Long Lost Entry #1
2008-06-19 @ 11:15 p.m.
Okay so full-time-newborn-time is more time consuming than I had originally planned for. So much for a 'diary entry every day'....anyway so the other night while I was trying to fall asleep- again, I was going through my old emails. I stumbled upon a long lost folder called 'diary'. I then opened several emails that I had totally forgotten about. It seems I went through a pretty manic phase and wrote a million entries that I never posted. Why? Because at the time I didn't think they were good enough. I would draft these diary entries and re-write them and never think they were good enough, so they just ended up in my folder to be dealt with later. Well it is later. 3 years later to be exact. Well 3 years and 4 months to be more exact. Well 3 years, 4 months and 6 days to be more exacter. Anyway so I will be making a few 'Chickie Legs Long Lost Diary Tales' in the next few days, or whenever I can find time between burping, eating and diaper changing. And then I have to attend to the baby ... hahaha. ha. ha
Anyway the following was originally written on February 13th, 2005. I was not yet dating Angel, for the record.

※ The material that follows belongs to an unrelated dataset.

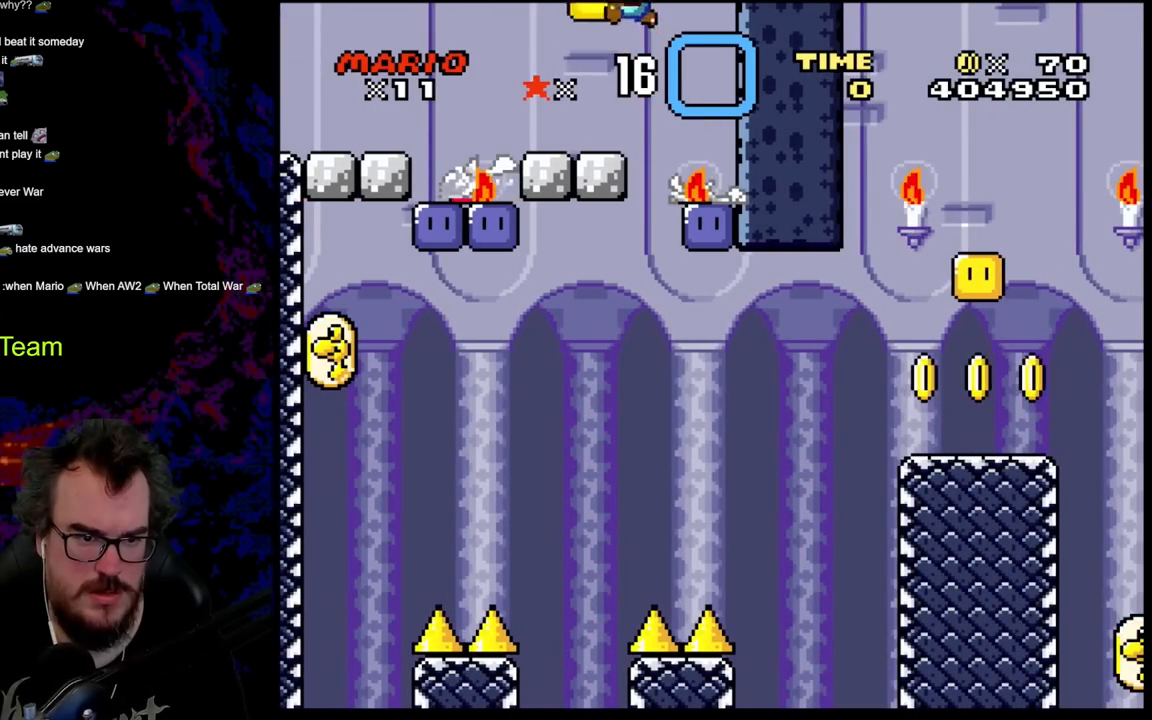
{"buttons": [], "events": [[33, "B", "up"], [233, "DPAD_DOWN", "down"], [233, "DPAD_LEFT", "up"], [233, "DPAD_RIGHT", "down"], [250, "DPAD_DOWN", "up"], [300, "Y", "up"], [450, "DPAD_RIGHT", "up"]]}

In the pursuit of trying to figure out what to write about while I celebrate my fourth AWFUL Valentine's day in a row, I realized I don't have to be incredibly profound or inspirational. Everyone knows that Valentine's Day has become in our society a 'Hallmark Holiday'. The cliche is that all men hate this holiday for they feel the pressure of buying gifts for their girlfriends or wives in hopes that they will 'win points', or whatever. All women want is to feel loved, secure and appreciated by their significant other.
All I want is chocolate.
So if anything, in the world of Chickie-Legs, Valentine's Day just means another opportunity for me to buy an exorbitant amount of discounted post-holiday candy.
...In a related story, I went to CVS today to scope out the full V-day prices, so I can later appreciate the reduced prices on Tuesday. During my aisle-to-aisle perusal, I remembered that I wanted to find a new perfume. I've had the same few perfumes for years, and I figured it was about time to smell different. Much to my surprise I stumbled upon one that was apparently made for someone just like me. I looked it up online, here is what the ad
If you are the type of person that says they enjoy "long walks on the beach" with your lover but when it comes down to it would rather sit in your room playing video games, then you are not a Le' Leg de Chica woman. If you actually walk on this alleged beach with someone and you find yourself pushing them into the sand and covering them with the sand, after which you mold the sand into some sort of funny animal with maybe odd shaped boobs and a bikini, then yes, you should wear Le Leg de Chica.
A L.L.D.C. woman possesses certain qualities that men desire. What makes her tick? What does she think about? More often than not when you ask her what song is in her head she will lie and tell you it's something intelligent or hip sounding like a song from Phantom of the Opera or perhaps a Morrissey song. But she doesn't even know who Morrissey is. At first she thought it was just a nickname for Jim Morrison. However, in actuality the songs in her head are most likely either "I Want Candy" by Bow Wow Wow or "In the Navy" by the Village People.
Yes the woman who chooses to use de Chica as her scent will probably choose to sleep in on Saturdays. And by "sleep in" not only do I mean she wakes up at 3pm, but I mean she sleeps IN the previous nights' ice cream/candy celebration of one. She'll wake up and push the empty Ben and Jerry's cartons and KitKat wrappers to the side and start her day as the most awesome of all future-diabetic-people alive!
For only $134.93 you can purchase a 2 oz. chicken-legged shaped bottle of Le' Leg de Chica. It will change your life. It will change your bank account. It will make us rich.